I understand it was really important for Janis Joplin to go to her high school reunion and rub her success and glory in other people’s faces. It didn’t work. It went terribly wrong. And my former fantasy — even if it had been true and it is so far from true now — would have gone terribly wrong too. First, I wouldn’t have impressed anyone. If the woman, if the money, hell, if the Armani suit were true, nobody would have been impressed. And they shouldn’t be. But more importantly, it’s a serious error to want to prove something to people who passed out of your life fifteen years ago. They didn’t care so much about me then and I didn’t care about them. So it all works out.

I have quite some time ago given up that fantasy. I don’t need to prove to my graduating class that I can fill out a suit. I don’t need to prove to them that I have nice teeth now, that I can dance now, that I can walk with my head up, that — quite unlike then — I’m getting some, that I’m not shy anymore.

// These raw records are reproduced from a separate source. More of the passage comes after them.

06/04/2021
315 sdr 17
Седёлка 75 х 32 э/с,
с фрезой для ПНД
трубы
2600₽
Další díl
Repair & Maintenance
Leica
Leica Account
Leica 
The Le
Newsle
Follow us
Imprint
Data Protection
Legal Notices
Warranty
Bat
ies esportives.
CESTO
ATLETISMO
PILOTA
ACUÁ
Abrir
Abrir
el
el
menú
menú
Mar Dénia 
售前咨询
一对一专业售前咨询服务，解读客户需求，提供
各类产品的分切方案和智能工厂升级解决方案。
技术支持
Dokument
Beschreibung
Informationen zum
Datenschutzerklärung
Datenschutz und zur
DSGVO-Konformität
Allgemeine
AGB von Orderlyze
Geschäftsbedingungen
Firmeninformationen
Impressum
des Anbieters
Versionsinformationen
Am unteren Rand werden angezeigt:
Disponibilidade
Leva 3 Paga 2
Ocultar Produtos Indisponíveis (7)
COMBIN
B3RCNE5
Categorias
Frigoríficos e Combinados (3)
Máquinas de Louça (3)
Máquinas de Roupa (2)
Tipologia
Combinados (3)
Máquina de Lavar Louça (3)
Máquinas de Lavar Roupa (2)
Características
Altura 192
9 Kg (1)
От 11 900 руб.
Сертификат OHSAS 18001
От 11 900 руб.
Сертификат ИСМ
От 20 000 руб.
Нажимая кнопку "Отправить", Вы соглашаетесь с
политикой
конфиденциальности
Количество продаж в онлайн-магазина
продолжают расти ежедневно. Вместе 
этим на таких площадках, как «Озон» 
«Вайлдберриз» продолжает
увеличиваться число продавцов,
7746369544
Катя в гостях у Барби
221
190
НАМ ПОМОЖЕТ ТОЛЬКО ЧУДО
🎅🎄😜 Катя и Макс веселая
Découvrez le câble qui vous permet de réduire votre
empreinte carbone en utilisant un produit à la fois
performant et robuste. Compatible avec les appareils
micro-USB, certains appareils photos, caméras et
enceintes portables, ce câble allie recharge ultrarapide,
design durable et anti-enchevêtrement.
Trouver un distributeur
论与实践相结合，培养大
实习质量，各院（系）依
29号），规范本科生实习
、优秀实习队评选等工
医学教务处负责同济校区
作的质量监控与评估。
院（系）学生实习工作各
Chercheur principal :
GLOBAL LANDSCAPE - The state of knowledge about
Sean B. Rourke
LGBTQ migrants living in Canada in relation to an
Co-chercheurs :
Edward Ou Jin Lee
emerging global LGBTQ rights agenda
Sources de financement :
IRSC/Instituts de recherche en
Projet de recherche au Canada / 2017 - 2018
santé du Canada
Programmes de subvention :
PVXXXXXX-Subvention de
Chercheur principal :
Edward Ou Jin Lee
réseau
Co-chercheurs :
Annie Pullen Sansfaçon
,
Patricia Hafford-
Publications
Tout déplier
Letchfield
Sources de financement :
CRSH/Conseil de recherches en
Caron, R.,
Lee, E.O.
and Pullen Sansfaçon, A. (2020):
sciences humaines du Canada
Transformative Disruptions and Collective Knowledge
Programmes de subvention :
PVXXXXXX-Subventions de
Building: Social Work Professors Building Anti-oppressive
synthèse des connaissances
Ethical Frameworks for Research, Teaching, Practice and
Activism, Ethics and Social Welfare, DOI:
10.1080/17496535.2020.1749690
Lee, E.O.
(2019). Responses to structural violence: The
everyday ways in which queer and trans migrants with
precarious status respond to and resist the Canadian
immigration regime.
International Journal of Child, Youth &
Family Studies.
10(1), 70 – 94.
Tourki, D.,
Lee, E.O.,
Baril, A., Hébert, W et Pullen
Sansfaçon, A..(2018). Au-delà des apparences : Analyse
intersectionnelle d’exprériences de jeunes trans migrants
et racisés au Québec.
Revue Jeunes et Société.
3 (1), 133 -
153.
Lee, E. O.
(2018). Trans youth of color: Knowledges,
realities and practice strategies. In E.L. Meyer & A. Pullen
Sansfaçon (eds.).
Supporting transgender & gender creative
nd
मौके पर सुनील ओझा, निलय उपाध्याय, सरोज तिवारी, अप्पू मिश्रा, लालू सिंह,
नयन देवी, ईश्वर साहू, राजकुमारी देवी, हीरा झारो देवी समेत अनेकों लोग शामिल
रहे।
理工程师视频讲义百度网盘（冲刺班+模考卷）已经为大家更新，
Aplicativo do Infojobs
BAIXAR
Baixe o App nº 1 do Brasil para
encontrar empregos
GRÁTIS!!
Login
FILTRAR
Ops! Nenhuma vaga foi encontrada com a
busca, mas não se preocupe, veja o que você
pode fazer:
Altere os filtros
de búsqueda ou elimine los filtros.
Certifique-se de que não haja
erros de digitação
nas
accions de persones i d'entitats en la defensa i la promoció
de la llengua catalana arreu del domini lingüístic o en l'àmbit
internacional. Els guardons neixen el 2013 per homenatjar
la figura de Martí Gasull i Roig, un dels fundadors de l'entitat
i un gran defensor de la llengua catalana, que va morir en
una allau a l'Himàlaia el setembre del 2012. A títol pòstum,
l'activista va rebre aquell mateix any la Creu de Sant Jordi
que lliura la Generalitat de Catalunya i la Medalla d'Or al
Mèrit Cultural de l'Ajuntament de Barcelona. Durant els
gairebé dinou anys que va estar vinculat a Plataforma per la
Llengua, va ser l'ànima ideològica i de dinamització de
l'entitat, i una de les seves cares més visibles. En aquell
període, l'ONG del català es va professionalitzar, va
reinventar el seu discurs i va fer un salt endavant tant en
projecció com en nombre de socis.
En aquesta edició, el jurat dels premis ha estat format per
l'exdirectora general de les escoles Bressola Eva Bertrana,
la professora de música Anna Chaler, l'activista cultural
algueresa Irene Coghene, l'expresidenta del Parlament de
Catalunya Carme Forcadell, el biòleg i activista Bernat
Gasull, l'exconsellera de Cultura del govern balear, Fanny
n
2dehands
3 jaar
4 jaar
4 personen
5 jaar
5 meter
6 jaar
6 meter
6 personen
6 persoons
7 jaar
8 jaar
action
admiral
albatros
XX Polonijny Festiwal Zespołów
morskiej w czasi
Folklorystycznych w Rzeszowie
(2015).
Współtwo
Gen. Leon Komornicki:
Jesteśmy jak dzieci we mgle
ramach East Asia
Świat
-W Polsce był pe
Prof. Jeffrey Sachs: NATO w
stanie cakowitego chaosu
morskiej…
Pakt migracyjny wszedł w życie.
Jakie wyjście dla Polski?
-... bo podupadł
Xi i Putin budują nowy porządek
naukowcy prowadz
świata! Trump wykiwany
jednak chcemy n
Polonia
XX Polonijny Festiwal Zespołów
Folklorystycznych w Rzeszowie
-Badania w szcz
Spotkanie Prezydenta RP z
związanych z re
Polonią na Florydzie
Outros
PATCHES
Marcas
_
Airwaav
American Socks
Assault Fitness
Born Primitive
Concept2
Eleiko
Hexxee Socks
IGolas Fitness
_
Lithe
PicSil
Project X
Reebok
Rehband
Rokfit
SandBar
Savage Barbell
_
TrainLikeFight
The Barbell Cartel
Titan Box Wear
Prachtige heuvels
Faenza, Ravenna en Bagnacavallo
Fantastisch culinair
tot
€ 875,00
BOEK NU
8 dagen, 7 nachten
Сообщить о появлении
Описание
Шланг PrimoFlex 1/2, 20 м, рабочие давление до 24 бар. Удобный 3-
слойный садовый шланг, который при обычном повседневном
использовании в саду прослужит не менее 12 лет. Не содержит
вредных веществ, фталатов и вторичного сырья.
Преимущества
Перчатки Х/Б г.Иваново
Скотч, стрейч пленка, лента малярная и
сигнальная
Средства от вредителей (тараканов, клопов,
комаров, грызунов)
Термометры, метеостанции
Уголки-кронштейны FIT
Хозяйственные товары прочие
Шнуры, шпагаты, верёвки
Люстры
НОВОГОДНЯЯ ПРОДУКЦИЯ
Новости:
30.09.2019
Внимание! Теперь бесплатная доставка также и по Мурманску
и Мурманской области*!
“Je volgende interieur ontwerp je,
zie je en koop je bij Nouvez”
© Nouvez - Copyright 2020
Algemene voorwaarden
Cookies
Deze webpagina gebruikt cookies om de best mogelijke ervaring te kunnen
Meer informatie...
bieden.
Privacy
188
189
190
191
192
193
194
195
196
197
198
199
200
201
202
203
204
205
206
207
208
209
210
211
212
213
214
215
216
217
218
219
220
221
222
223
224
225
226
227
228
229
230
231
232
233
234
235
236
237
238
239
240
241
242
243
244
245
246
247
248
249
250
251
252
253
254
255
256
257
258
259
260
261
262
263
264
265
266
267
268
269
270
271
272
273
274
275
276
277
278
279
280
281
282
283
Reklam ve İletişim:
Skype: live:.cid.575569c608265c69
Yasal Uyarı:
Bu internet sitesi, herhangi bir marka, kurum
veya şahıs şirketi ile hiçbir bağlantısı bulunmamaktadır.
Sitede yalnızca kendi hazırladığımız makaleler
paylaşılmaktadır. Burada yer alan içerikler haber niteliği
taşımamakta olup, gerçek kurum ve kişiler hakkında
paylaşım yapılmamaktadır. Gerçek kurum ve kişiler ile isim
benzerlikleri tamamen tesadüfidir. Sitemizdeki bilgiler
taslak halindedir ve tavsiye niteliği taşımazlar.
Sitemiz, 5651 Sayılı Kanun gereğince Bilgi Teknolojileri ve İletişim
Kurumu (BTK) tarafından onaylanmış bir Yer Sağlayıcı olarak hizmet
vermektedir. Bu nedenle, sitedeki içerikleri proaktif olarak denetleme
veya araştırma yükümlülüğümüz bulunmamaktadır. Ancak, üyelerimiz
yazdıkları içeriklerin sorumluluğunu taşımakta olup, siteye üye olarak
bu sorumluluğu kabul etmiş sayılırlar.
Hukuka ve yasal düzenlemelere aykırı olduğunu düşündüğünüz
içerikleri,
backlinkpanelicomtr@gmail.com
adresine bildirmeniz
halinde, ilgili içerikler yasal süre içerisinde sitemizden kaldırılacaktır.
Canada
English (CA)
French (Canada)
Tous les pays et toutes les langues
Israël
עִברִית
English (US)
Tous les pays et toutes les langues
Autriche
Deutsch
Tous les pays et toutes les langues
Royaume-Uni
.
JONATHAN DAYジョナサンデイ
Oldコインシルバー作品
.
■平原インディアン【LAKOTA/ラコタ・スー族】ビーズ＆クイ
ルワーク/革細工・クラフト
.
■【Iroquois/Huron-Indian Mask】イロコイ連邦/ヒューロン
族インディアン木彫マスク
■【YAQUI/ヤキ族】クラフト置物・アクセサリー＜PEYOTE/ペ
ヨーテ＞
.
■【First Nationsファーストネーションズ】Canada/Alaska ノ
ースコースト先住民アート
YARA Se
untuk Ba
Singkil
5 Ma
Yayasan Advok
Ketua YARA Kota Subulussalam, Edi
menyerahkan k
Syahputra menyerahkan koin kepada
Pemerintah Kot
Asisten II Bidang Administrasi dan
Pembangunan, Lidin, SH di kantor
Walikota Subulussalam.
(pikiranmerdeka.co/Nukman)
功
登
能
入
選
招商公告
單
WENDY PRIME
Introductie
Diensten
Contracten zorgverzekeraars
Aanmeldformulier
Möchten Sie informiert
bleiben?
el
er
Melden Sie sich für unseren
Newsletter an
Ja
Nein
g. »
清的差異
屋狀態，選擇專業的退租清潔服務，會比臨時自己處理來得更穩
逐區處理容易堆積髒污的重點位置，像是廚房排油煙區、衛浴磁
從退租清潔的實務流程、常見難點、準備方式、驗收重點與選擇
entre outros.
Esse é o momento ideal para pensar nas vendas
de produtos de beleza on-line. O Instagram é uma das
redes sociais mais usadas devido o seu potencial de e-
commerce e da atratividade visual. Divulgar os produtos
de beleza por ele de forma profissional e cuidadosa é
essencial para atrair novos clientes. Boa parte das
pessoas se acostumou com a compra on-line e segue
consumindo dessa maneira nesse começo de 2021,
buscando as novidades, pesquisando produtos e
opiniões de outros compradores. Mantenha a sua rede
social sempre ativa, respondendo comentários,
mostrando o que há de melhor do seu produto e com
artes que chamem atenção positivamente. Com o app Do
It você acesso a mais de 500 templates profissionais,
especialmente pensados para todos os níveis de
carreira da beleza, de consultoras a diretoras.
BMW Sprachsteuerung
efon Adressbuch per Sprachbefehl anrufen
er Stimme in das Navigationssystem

Of course I am still shy. Of course I still don’t fill out an Armani suit, not that I have one. But I do not have to prove anything to a memory, to phantoms of a memory. And more than anything else, the realization is liberating. And hell, if a twenty year reunion comes up in four years, I might just go as myself. Now if I happened to be dating a spitfire of a woman, that would be sweet; but I promise I won’t rent one.